*CONSIGNE*: Mettez à jour le texte sur le combat de Cheick Kongo, de « Mais le Français » à « Travis Browne l’emporter. », en remplaçant « low-kicks » par « coups de pied bas ».

*TEXTE DE LECTURE*:
Cheick Kongo (-120 kg), qui restait sur une victoire face à l’Américain Paul Buentello le 21 mars après avoir subi deux défaites en 2009 (contre Cain Velasquez et Franck Mir, des clients !), s’est vu proposer le géant américain Travis Browne (2,01 m ; 114 kg). Un novice des soirées UFC qui affiche un CV vierge de défaites (10 victoires). A l’entrée de Cheick Kongo, sur la musique de Despo Rutti, des applaudissements se font entendre. Travis Browne, lui, est sifflé. « Kongo, il est fort et grand », rapporte Richard, un spectateur anglais. « Je l’ai vu combattre une seule fois, contre Mirko Cro Cop. Il est bon. »
Mais le Français ne fera pas honneur à sa réputation à la O2 Arena. Le leader du MMA tricolore apparaît sur le reculoir. Il esquive bien les coups de massue du bûcheron, attaque un travail de sape avec ses low-kicks mais n’avance pas, ne se lâche pas, ne prend pas de risque. Il est même averti pour accrocher le short de l’Américain. « C’est un combat ennuyeux », lâche Ryan, 21 ans. « Kongo ne fait que le minimum. S’il veut gagner, il doit faire plus. » Et cela ne suffira pas. Les juges décident d’accorder le match nul (28-28, 28-28, 28-28). Une décision qui sera critiquée par le boss, Dana White, qui voyait Travis Browne l’emporter.
Cheick Kongo : « Je m’en fous… »

(Entrées tirées d'une collection)
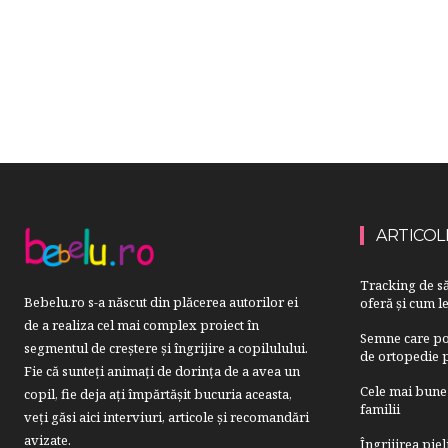
ARTICOL
Tracking de să
Bebelu.ro s-a născut din plăcerea autorilor ei
oferă și cum le
de a realiza cel mai complex proiect în
Semne care pot
segmentul de creştere şi îngrijire a copilulului.
de ortopedie p
Fie că sunteţi animaţi de dorinţa de a avea un
Cele mai bune 
copil, fie deja aţi împărtăşit bucuria aceasta,
familii
veți găsi aici interviuri, articole şi recomandări
avizate.
Îngrijirea pie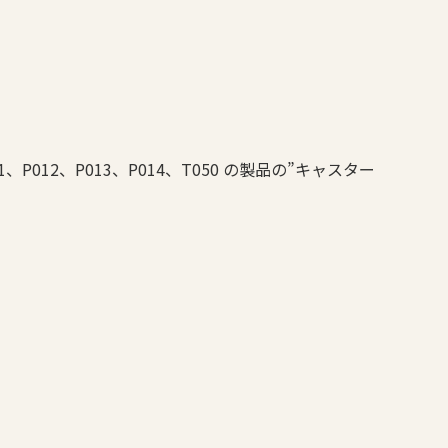
。
12、P013、P014、T050 の製品の”キャスター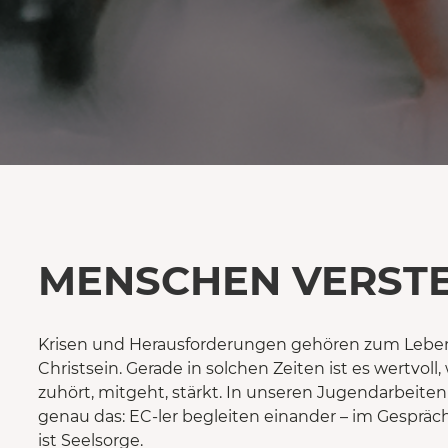
MENSCHEN VERSTE
Krisen und Herausforderungen gehören zum Lebe
Christsein. Gerade in solchen Zeiten ist es wertvoll
zuhört, mitgeht, stärkt. In unseren Jugendarbeite
genau das: EC-ler begleiten einander – im Gespräch
ist Seelsorge.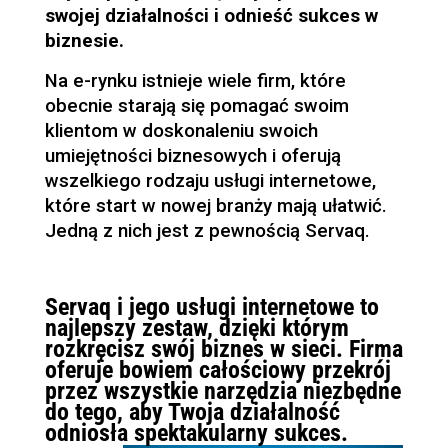
swojej działalności i odnieść sukces w
biznesie.
Na e-rynku istnieje wiele firm, które
obecnie starają się pomagać swoim
klientom w doskonaleniu swoich
umiejętności biznesowych i oferują
wszelkiego rodzaju usługi internetowe,
które start w nowej branży mają ułatwić.
Jedną z nich jest z pewnością Servaq.
Servaq i jego usługi internetowe to
najlepszy zestaw, dzięki którym
rozkręcisz swój biznes w sieci. Firma
oferuje bowiem całościowy przekrój
przez wszystkie narzędzia niezbędne
do tego, aby Twoja działalność
odniosła spektakularny sukces.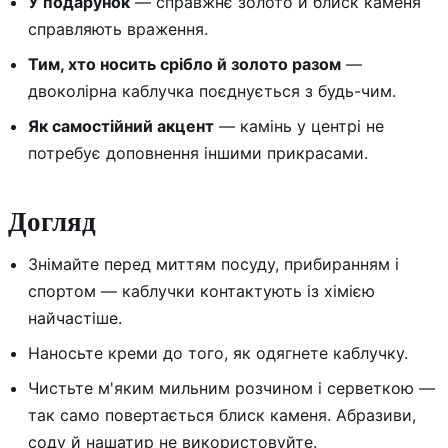
У подарунок
— справжнє золото й блиск каменя
справляють враження.
Тим, хто носить срібло й золото разом
—
двоколірна каблучка поєднується з будь-чим.
Як самостійний акцент
— камінь у центрі не
потребує доповнення іншими прикрасами.
Догляд
Знімайте перед миттям посуду, прибиранням і
спортом — каблучки контактують із хімією
найчастіше.
Наносьте креми до того, як одягнете каблучку.
Чистьте м'яким мильним розчином і серветкою —
так само повертається блиск каменя. Абразиви,
соду й нашатир не використовуйте.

*RÉPONSE*:
Mais le Français ne fera pas honneur à sa réputation à la O2 Arena. Le leader du MMA tricolore apparaît sur le reculoir. Il esquive bien les coups de massue du bûcheron, attaque un travail de sape avec ses coups de pied bas mais n’avance pas, ne se lâche pas, ne prend pas de risque. Il est même averti pour accrocher le short de l’Américain. « C’est un combat ennuyeux », lâche Ryan, 21 ans. « Kongo ne fait que le minimum. S’il veut gagner, il doit faire plus. » Et cela ne suffira pas. Les juges décident d’accorder le match nul (28-28, 28-28, 28-28). Une décision qui sera critiquée par le boss, Dana White, qui voyait Travis Browne l’emporter.